:: YOUR TASK ::
Your answer should consist only of the lines below from the one with "thumb ip: (225, 161)" through the one with "pinky tip: (285, 237)", copied exactly.

== Segment start ==

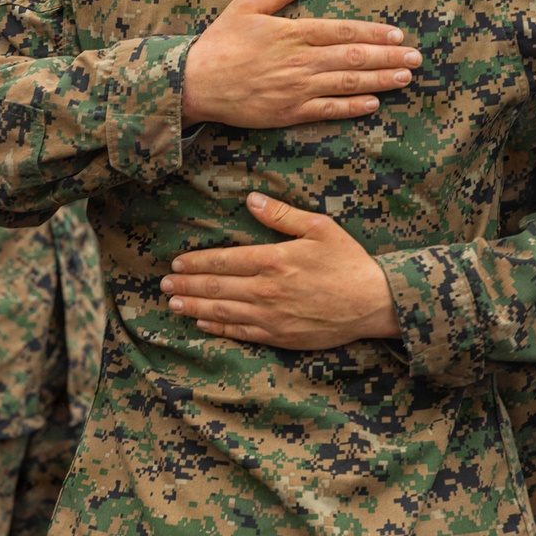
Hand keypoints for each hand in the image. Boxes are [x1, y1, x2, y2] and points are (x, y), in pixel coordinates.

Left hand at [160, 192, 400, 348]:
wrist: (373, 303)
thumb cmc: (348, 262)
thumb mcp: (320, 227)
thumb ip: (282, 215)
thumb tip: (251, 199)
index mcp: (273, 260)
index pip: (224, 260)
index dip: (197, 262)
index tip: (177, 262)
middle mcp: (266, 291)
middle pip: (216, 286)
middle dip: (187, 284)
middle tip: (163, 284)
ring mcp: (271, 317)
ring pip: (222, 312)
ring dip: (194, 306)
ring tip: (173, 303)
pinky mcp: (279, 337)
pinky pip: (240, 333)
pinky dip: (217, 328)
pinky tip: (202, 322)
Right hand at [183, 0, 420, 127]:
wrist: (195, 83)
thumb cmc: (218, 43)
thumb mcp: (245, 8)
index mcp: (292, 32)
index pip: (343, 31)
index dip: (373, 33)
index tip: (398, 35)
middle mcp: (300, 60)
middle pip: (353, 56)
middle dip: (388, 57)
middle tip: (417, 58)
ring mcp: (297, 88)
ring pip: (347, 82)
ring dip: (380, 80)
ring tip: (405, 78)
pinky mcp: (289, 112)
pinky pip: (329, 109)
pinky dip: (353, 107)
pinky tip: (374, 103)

== Segment end ==
== Segment start ==

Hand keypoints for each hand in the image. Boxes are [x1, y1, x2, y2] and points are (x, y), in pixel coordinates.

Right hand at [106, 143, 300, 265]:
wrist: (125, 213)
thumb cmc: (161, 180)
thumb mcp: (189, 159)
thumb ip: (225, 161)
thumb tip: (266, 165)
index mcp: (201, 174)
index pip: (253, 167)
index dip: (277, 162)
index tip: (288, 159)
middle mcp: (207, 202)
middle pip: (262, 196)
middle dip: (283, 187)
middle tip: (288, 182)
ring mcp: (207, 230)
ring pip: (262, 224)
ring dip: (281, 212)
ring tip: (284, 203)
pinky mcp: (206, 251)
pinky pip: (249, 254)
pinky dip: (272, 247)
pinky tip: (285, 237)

== Segment end ==
== Segment start ==

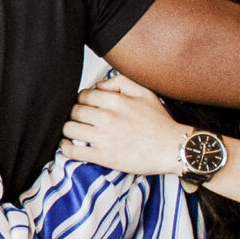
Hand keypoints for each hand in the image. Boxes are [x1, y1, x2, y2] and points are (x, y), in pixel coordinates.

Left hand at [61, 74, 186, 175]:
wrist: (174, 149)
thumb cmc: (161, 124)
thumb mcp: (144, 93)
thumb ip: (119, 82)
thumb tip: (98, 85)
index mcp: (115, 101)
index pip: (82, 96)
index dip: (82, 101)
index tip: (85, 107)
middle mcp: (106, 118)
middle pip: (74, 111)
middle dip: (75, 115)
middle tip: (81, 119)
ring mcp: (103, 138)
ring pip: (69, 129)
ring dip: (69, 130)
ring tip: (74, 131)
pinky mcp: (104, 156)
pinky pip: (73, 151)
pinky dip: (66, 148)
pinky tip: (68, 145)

== Segment end ==

:: OUTPUT OF THE TASK ::
thumb ip: (225, 161)
thumb tip: (266, 165)
index mcp: (201, 174)
index pip: (253, 167)
index dip: (277, 162)
index tip: (288, 159)
middle mcp: (207, 202)
middle pip: (262, 196)
middle dip: (283, 187)
middle tip: (288, 182)
ring mcp: (207, 230)
ring pip: (262, 224)
ring dip: (281, 212)
ring tip: (284, 203)
pinky mcp: (206, 251)
pinky pip: (249, 254)
pinky dip: (272, 247)
pinky tip: (285, 237)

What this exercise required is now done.